Enquanto os estudiosos em risco usam modelos de análise estritamente técnico-científicos, o público às vezes percebe e age de forma distinta, como acentuam Okrent e Pidgeon (1998

apud Vieira, 2004). Alguns exemplos de avaliação formal de risco identificaram que o

público não vê a questão de igual maneira que os técnicos.

E, mesmo entre os técnicos a percepção varia. Raab e Brosch (1996 apud Vieira, 2004) desenvolveram um estudo com 43 geólogos representados por profissionais com muitos anos de experiência e por estudantes universitários. A estimativa dos estudantes apresenta geralmente uma tendência para superestimar; já os profissionais experientes não se limitam a valores de referência, como fazem os estudantes. Isso mostra diferentes padrões de estimativa e que não há trabalho geológico sem subjetividade, porque o problema é individual e a escolha dos métodos disponíveis influencia nos resultados tidos como objetivos.

A modernização, a divisão do trabalho e a especialização tornaram a realidade dependente do especialista técnico, segundo Dombrowsky (1990 apud Vieira, 2004), desconsiderando-se as competências tradicionais. Criou-se o equivocado conceito que o risco constitui um evento concentrado no tempo e espaço, não o compreendendo como uma construção social. Esquece- se que em uma análise sobre riscos naturais, o tempo é fator importante quando as pessoas tentam evitar fracassos, pois a gravidade do desastre está relacionada à velocidade de preparação da comunidade para enfrentar o perigo. A velocidade que cada pessoa precisa para

analisar a sua situação é o primeiro fato que influenciará na rapidez para a tomada de decisão frente ao desastre. Atordoadas, as pessoas aceleram o perigo, rápidas reações desaceleram-no.

A velocidade do perigo depende do padrão cultural de agilidade, da percepção de risco e do comportamento das pessoas. O aspecto mais importante não é o perigo em si, mas o padrão de agilidade geral da sociedade. As pessoas experientes com o risco percebem, avaliam, e possuem ações mais ágeis. Por isso, é importante considerar a experiência humana para evitar riscos.

Os estudos sobre percepção de risco geralmente abordam a diferença entre a percepção de técnicos e não técnicos.
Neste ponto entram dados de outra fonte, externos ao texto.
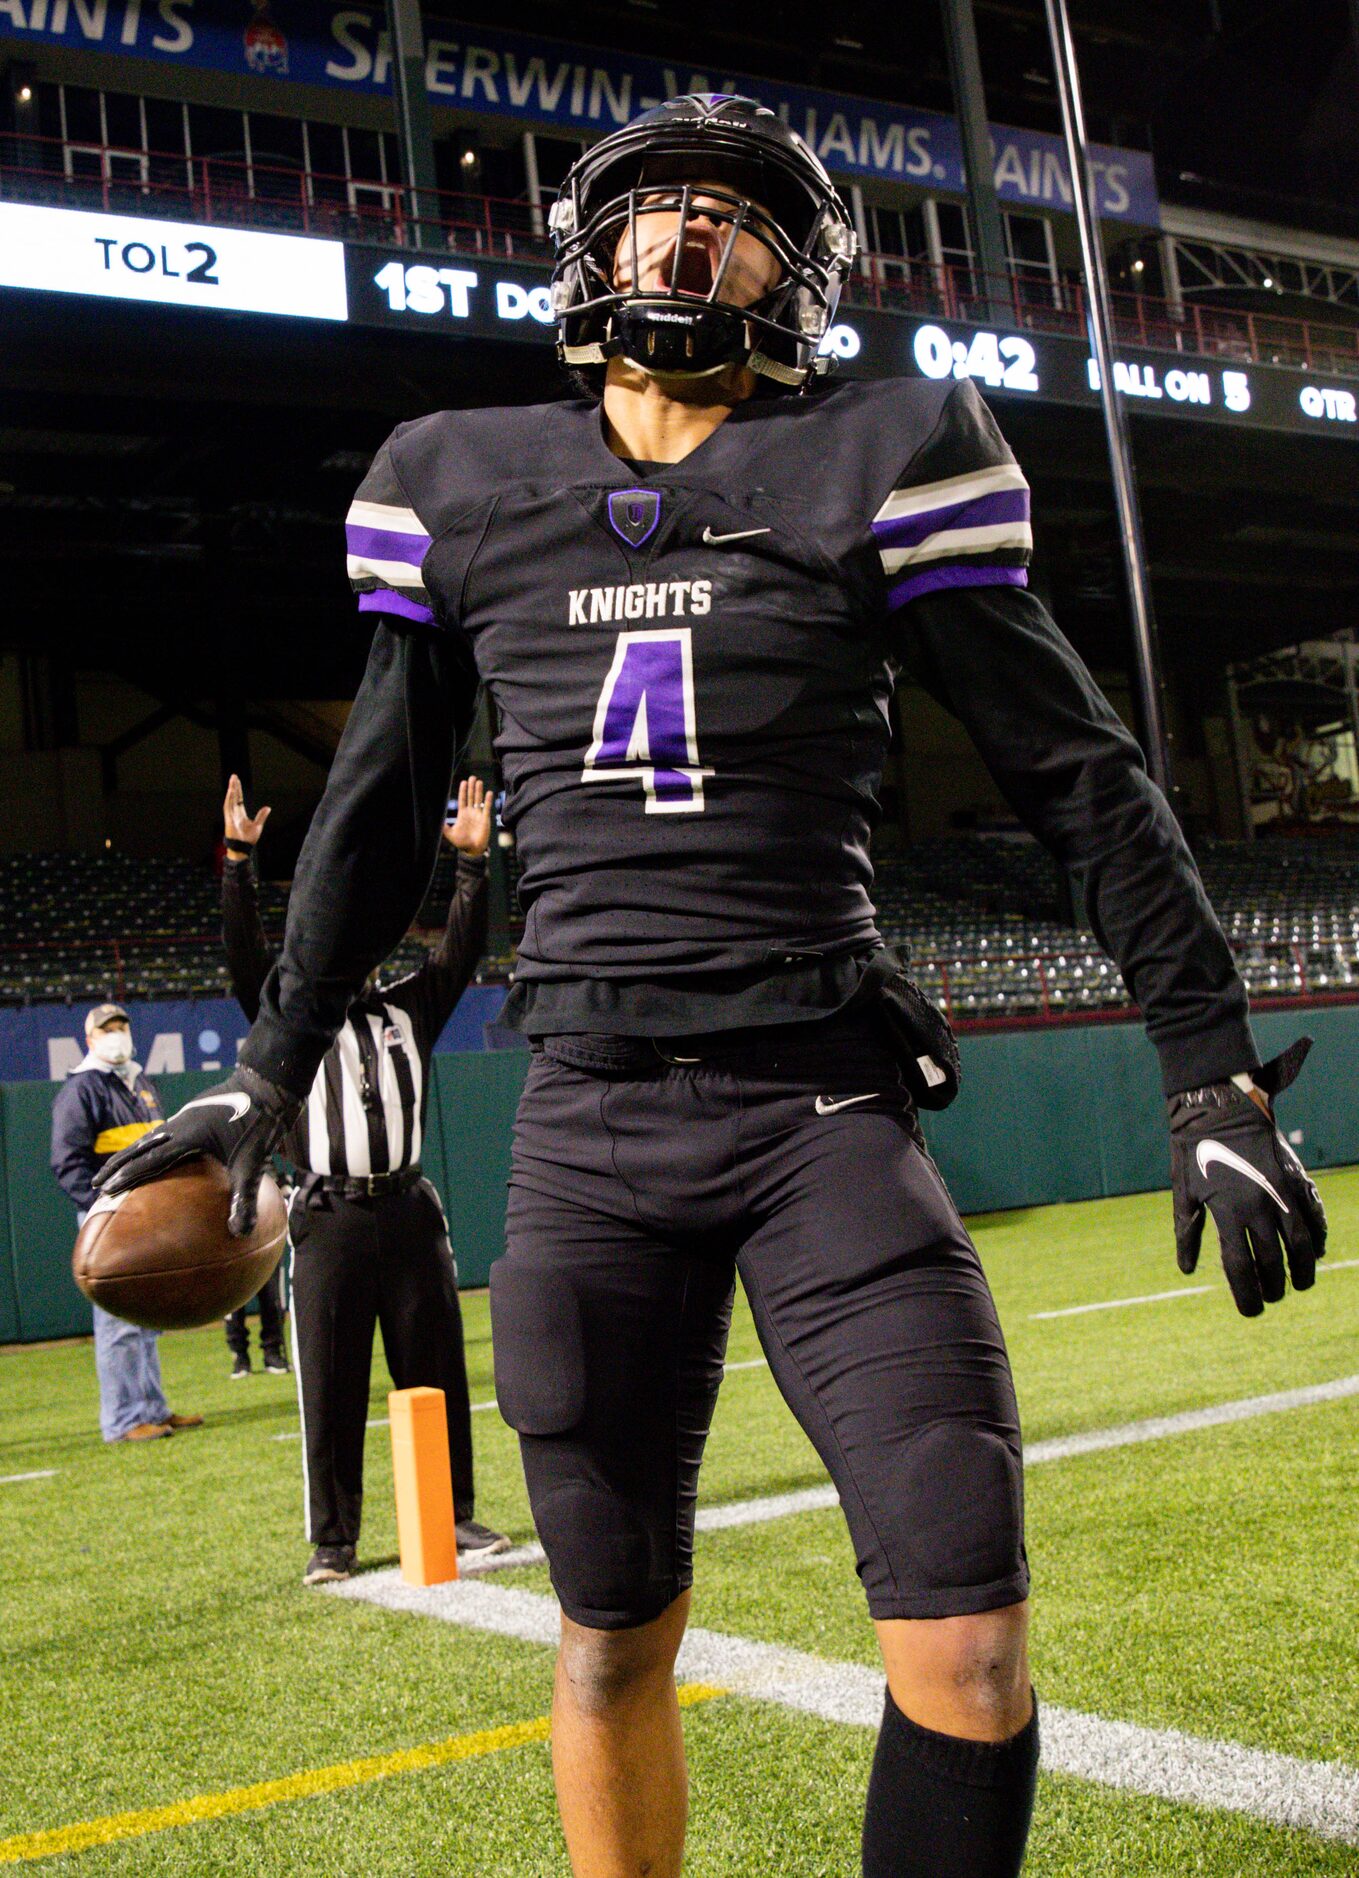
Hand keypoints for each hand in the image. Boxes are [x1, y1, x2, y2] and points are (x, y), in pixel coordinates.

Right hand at [94, 1067, 299, 1237]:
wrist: (269, 1082)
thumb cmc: (261, 1120)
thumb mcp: (254, 1163)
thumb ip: (245, 1198)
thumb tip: (240, 1234)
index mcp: (188, 1135)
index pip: (149, 1159)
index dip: (126, 1175)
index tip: (104, 1189)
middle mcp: (181, 1124)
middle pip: (140, 1147)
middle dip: (117, 1166)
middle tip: (96, 1184)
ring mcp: (188, 1116)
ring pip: (151, 1138)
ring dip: (133, 1154)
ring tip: (119, 1169)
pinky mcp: (198, 1113)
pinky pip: (168, 1133)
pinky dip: (154, 1145)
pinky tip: (160, 1154)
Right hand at [223, 773, 270, 846]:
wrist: (243, 848)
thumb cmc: (249, 839)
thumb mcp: (258, 825)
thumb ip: (261, 816)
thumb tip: (268, 808)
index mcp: (240, 813)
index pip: (239, 799)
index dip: (238, 790)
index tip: (237, 781)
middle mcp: (234, 813)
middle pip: (234, 796)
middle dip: (234, 786)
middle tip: (234, 776)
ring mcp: (231, 815)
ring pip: (230, 799)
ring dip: (231, 790)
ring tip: (232, 780)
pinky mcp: (228, 819)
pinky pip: (228, 806)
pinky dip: (229, 799)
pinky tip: (231, 791)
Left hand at [443, 776, 491, 857]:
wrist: (472, 850)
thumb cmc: (461, 843)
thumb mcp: (450, 834)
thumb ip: (444, 827)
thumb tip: (437, 820)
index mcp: (462, 814)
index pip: (462, 799)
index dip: (463, 791)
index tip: (463, 782)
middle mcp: (471, 813)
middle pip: (471, 797)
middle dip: (471, 787)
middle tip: (472, 777)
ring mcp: (478, 815)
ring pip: (478, 800)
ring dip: (479, 791)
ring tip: (479, 781)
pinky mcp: (485, 819)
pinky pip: (487, 808)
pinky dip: (488, 800)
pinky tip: (488, 793)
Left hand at [1168, 1040, 1326, 1316]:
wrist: (1219, 1107)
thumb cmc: (1193, 1151)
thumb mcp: (1184, 1192)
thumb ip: (1188, 1232)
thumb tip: (1188, 1270)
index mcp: (1226, 1212)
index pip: (1240, 1268)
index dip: (1247, 1295)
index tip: (1251, 1312)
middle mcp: (1257, 1206)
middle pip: (1272, 1262)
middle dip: (1274, 1287)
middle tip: (1271, 1298)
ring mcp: (1280, 1192)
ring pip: (1302, 1244)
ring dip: (1304, 1270)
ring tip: (1300, 1284)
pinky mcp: (1295, 1178)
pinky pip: (1314, 1215)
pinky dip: (1318, 1237)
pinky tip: (1315, 1251)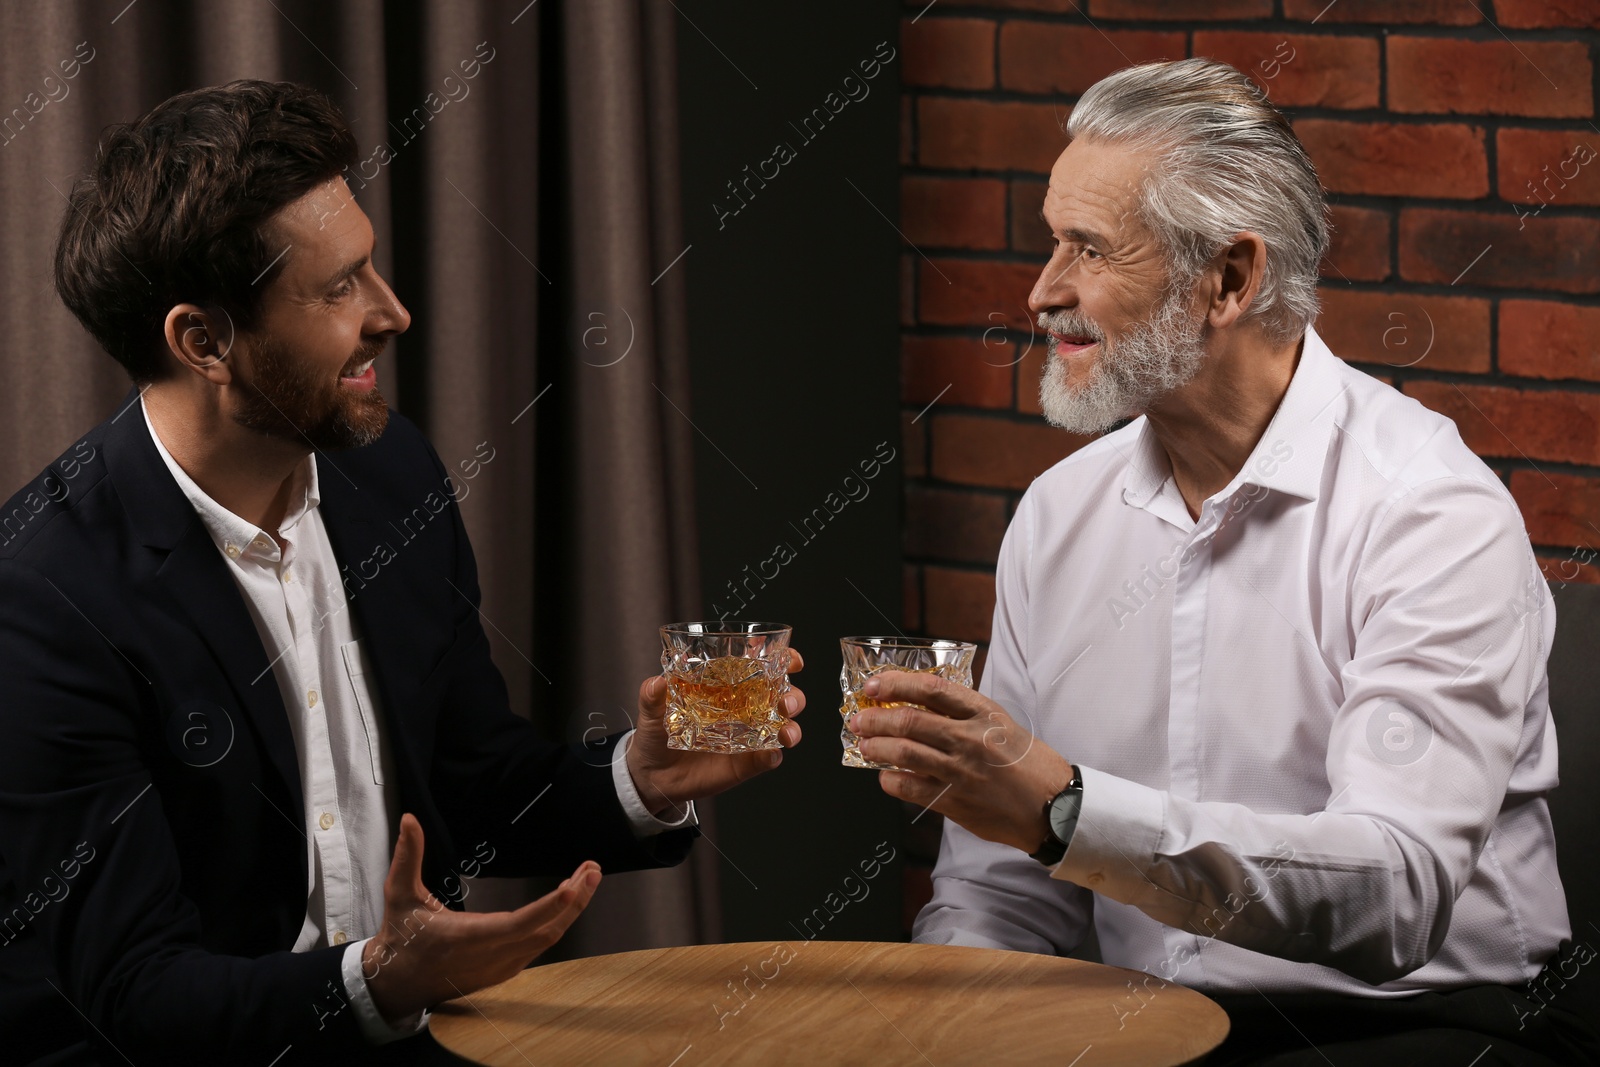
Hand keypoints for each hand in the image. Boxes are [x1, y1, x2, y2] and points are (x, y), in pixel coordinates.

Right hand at [362, 814, 599, 1023]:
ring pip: (547, 939)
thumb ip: (407, 856)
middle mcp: (489, 956)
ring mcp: (501, 967)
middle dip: (573, 901)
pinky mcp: (505, 970)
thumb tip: (409, 819)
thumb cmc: (401, 937)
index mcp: (465, 937)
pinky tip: (569, 899)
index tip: (570, 887)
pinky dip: (558, 921)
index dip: (546, 908)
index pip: (515, 924)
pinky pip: (540, 945)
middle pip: (544, 931)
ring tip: (587, 878)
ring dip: (571, 909)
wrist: (399, 984)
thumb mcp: (398, 894)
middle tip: (592, 870)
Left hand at [626, 649, 806, 817]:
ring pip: (784, 727)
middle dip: (793, 696)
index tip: (791, 659)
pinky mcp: (746, 763)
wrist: (654, 775)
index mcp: (729, 686)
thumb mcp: (651, 711)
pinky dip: (773, 756)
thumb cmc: (657, 733)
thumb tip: (656, 682)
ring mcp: (749, 736)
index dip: (783, 659)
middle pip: (783, 696)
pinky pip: (768, 758)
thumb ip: (652, 696)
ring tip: (786, 732)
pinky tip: (769, 754)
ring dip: (792, 727)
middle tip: (785, 702)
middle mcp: (746, 708)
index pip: (763, 666)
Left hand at [850, 670, 1072, 853]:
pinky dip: (891, 780)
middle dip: (875, 718)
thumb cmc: (1026, 762)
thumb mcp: (1000, 723)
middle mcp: (970, 738)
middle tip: (859, 719)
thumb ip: (963, 713)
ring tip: (865, 745)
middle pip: (910, 721)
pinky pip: (911, 788)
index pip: (931, 688)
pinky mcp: (955, 801)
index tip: (874, 684)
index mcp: (983, 712)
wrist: (1052, 806)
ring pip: (905, 753)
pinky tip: (885, 776)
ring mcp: (961, 771)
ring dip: (877, 747)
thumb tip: (919, 703)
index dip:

Os estudos sobre comunicação de risco investigam métodos através do qual a informação pode ser comunicada a todos, como acentua Reid (1999 apud Vieira, 2004). Por isso, o autor conclui que a análise e comunicação de risco precisa estabelecer um debate crítico de dependência e confiança entre técnicos e a população.

Os trabalhos sobre a percepção de risco tem contribuído para tomadas de decisões políticas para prevenção de acidentes. Compreender a percepção que os moradores possuem do lugar onde vivem, contribui para a construção de ações que tomem por base os conhecimentos e as experiências locais. É necessário que os cientistas, os técnicos e o poder municipal considerem as percepções sociais, tendo em mente sua responsabilidade social (Vieira, 2004).

É importante compreender como as comunidades percebem suas paisagens e lugares e qual o seu comportamento cotidiano, para a partir daí construir ações para a redução de desastres. Não basta que os meios de comunicação mostrem o problema, nem que os técnicos desenvolvam projetos incompreensíveis para a maioria da população. É preciso inicialmente que os moradores, especialmente aqueles que se mudaram recentemente, sintam a necessidade de efetuar ações para minimizar o risco. O nível da ação só pode ser alcançado se a população for orientada com informações baseadas em seu conhecimento, experiências e nas suas condições de sobrevivência.